- Document section:
A 57-year-old bureaucrat replaced Raul Castro as the president of Cuba on Thursday, launching a new political era as a government led by a single family for six decades tries to ensure the long-term survival of one of the world’s last communist states.
The silver-haired Diaz-Canel, 57 — a top Communist Party figure who has served as first vice president since 2013 — will become the island’s first leader born after the 1959 revolution, and the first in 60 years who is not named Castro.
Between them, father of the nation Fidel and his younger brother Raul made the Caribbean island a key player in the Cold War and helped keep communism afloat despite the collapse of the Soviet Union.
Raul, now 86, has been in power since 2006, when he took over after illness sidelined Fidel, who seized power in the revolution.
Diaz-Canel, who has spent years climbing the party ranks, was named the sole candidate for the presidency on Wednesday.

- Data listing:

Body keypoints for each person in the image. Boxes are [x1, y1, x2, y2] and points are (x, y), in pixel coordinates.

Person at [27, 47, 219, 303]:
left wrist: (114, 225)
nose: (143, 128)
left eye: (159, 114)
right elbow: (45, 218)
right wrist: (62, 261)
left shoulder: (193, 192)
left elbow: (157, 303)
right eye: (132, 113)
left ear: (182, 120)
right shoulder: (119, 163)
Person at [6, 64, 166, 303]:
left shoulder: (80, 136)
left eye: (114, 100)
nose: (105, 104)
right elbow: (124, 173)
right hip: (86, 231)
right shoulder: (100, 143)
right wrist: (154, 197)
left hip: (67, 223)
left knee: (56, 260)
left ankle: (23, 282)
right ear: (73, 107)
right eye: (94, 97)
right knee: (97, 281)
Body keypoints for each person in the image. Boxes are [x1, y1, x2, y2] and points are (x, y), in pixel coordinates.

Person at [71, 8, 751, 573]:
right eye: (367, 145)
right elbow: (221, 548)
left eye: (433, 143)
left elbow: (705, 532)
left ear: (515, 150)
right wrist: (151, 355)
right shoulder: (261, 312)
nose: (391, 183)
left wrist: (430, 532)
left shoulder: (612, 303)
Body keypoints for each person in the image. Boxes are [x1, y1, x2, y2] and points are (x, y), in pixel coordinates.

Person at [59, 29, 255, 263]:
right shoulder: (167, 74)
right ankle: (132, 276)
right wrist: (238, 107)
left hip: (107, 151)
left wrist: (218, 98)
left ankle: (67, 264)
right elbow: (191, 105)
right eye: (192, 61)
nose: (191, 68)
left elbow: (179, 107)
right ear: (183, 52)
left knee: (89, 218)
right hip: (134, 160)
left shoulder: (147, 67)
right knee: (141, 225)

- Tasks to complete:
A. According to the article on Cuba's change of leader, since what year has Diaz-Canel served as first vice president?
B. Name every person mentioned in the article on Cuba's change of leader.

- Outputs for the tasks:
A. Since 2013.

B. Raul Castro, Diaz-Canel, Fidel